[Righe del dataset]
===============

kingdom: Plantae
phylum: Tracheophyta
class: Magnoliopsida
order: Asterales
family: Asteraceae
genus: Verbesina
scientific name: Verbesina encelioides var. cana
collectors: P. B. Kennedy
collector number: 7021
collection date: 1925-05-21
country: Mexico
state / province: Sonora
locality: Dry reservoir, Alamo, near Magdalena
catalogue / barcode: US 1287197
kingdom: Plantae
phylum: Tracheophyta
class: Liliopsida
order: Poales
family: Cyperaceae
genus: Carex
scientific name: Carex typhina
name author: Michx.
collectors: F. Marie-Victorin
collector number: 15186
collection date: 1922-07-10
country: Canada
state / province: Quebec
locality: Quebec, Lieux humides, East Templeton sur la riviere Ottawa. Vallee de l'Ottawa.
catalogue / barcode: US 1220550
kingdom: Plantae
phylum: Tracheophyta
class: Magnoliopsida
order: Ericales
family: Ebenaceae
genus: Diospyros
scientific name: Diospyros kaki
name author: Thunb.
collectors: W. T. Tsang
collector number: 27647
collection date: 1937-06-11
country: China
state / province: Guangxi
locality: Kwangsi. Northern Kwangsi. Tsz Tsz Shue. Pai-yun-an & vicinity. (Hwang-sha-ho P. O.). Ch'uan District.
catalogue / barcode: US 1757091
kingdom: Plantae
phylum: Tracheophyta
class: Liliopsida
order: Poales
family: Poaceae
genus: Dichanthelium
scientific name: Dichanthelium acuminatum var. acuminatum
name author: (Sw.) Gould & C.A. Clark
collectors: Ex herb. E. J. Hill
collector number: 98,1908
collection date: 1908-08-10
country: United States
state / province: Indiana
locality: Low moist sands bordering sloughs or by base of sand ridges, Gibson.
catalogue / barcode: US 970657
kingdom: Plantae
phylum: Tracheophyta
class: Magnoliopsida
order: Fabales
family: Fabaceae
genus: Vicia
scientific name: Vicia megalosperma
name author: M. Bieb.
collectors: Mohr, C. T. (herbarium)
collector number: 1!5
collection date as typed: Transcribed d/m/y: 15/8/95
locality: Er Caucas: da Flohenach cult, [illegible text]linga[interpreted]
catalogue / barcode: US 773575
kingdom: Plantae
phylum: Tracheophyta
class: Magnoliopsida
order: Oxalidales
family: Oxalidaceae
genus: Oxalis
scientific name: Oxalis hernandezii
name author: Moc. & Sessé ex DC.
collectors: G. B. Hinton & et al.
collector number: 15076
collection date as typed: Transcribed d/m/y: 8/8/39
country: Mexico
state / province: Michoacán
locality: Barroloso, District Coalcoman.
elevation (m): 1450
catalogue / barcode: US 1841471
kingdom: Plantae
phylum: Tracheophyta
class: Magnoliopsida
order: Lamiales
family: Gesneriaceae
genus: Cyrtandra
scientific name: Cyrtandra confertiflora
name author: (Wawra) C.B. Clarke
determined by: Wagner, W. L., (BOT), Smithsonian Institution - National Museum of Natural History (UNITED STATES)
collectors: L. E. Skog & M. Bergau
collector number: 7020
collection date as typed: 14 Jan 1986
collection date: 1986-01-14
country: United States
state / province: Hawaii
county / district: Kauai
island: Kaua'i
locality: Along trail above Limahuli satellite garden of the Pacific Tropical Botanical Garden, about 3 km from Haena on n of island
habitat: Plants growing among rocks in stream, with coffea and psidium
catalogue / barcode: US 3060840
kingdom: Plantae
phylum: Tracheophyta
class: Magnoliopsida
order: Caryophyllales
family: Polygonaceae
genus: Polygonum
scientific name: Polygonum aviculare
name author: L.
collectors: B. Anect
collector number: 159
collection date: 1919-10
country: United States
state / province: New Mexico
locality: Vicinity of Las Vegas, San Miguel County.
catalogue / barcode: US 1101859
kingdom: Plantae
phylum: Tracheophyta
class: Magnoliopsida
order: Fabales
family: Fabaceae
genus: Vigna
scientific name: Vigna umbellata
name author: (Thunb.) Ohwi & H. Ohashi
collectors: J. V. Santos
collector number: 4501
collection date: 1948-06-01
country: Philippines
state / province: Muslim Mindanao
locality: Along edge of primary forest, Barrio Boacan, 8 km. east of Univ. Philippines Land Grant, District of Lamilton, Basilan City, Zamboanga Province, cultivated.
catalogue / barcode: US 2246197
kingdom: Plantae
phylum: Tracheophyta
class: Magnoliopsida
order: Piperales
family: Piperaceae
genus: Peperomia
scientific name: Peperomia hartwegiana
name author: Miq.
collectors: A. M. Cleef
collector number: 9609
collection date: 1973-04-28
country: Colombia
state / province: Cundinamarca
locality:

===============

# OBIETTIVO DELL'ESERCIZIO
Modifichi le righe dei record sopra riportati, sostituendo in ogni record "locality" con "site" e lasciando invariato tutto il resto.

# SOLUZIONE DEL PROBLEMA
kingdom: Plantae
phylum: Tracheophyta
class: Magnoliopsida
order: Asterales
family: Asteraceae
genus: Verbesina
scientific name: Verbesina encelioides var. cana
collectors: P. B. Kennedy
collector number: 7021
collection date: 1925-05-21
country: Mexico
state / province: Sonora
site: Dry reservoir, Alamo, near Magdalena
catalogue / barcode: US 1287197
kingdom: Plantae
phylum: Tracheophyta
class: Liliopsida
order: Poales
family: Cyperaceae
genus: Carex
scientific name: Carex typhina
name author: Michx.
collectors: F. Marie-Victorin
collector number: 15186
collection date: 1922-07-10
country: Canada
state / province: Quebec
site: Quebec, Lieux humides, East Templeton sur la riviere Ottawa. Vallee de l'Ottawa.
catalogue / barcode: US 1220550
kingdom: Plantae
phylum: Tracheophyta
class: Magnoliopsida
order: Ericales
family: Ebenaceae
genus: Diospyros
scientific name: Diospyros kaki
name author: Thunb.
collectors: W. T. Tsang
collector number: 27647
collection date: 1937-06-11
country: China
state / province: Guangxi
site: Kwangsi. Northern Kwangsi. Tsz Tsz Shue. Pai-yun-an & vicinity. (Hwang-sha-ho P. O.). Ch'uan District.
catalogue / barcode: US 1757091
kingdom: Plantae
phylum: Tracheophyta
class: Liliopsida
order: Poales
family: Poaceae
genus: Dichanthelium
scientific name: Dichanthelium acuminatum var. acuminatum
name author: (Sw.) Gould & C.A. Clark
collectors: Ex herb. E. J. Hill
collector number: 98,1908
collection date: 1908-08-10
country: United States
state / province: Indiana
site: Low moist sands bordering sloughs or by base of sand ridges, Gibson.
catalogue / barcode: US 970657
kingdom: Plantae
phylum: Tracheophyta
class: Magnoliopsida
order: Fabales
family: Fabaceae
genus: Vicia
scientific name: Vicia megalosperma
name author: M. Bieb.
collectors: Mohr, C. T. (herbarium)
collector number: 1!5
collection date as typed: Transcribed d/m/y: 15/8/95
site: Er Caucas: da Flohenach cult, [illegible text]linga[interpreted]
catalogue / barcode: US 773575
kingdom: Plantae
phylum: Tracheophyta
class: Magnoliopsida
order: Oxalidales
family: Oxalidaceae
genus: Oxalis
scientific name: Oxalis hernandezii
name author: Moc. & Sessé ex DC.
collectors: G. B. Hinton & et al.
collector number: 15076
collection date as typed: Transcribed d/m/y: 8/8/39
country: Mexico
state / province: Michoacán
site: Barroloso, District Coalcoman.
elevation (m): 1450
catalogue / barcode: US 1841471
kingdom: Plantae
phylum: Tracheophyta
class: Magnoliopsida
order: Lamiales
family: Gesneriaceae
genus: Cyrtandra
scientific name: Cyrtandra confertiflora
name author: (Wawra) C.B. Clarke
determined by: Wagner, W. L., (BOT), Smithsonian Institution - National Museum of Natural History (UNITED STATES)
collectors: L. E. Skog & M. Bergau
collector number: 7020
collection date as typed: 14 Jan 1986
collection date: 1986-01-14
country: United States
state / province: Hawaii
county / district: Kauai
island: Kaua'i
site: Along trail above Limahuli satellite garden of the Pacific Tropical Botanical Garden, about 3 km from Haena on n of island
habitat: Plants growing among rocks in stream, with coffea and psidium
catalogue / barcode: US 3060840
kingdom: Plantae
phylum: Tracheophyta
class: Magnoliopsida
order: Caryophyllales
family: Polygonaceae
genus: Polygonum
scientific name: Polygonum aviculare
name author: L.
collectors: B. Anect
collector number: 159
collection date: 1919-10
country: United States
state / province: New Mexico
site: Vicinity of Las Vegas, San Miguel County.
catalogue / barcode: US 1101859
kingdom: Plantae
phylum: Tracheophyta
class: Magnoliopsida
order: Fabales
family: Fabaceae
genus: Vigna
scientific name: Vigna umbellata
name author: (Thunb.) Ohwi & H. Ohashi
collectors: J. V. Santos
collector number: 4501
collection date: 1948-06-01
country: Philippines
state / province: Muslim Mindanao
site: Along edge of primary forest, Barrio Boacan, 8 km. east of Univ. Philippines Land Grant, District of Lamilton, Basilan City, Zamboanga Province, cultivated.
catalogue / barcode: US 2246197
kingdom: Plantae
phylum: Tracheophyta
class: Magnoliopsida
order: Piperales
family: Piperaceae
genus: Peperomia
scientific name: Peperomia hartwegiana
name author: Miq.
collectors: A. M. Cleef
collector number: 9609
collection date: 1973-04-28
country: Colombia
state / province: Cundinamarca
site:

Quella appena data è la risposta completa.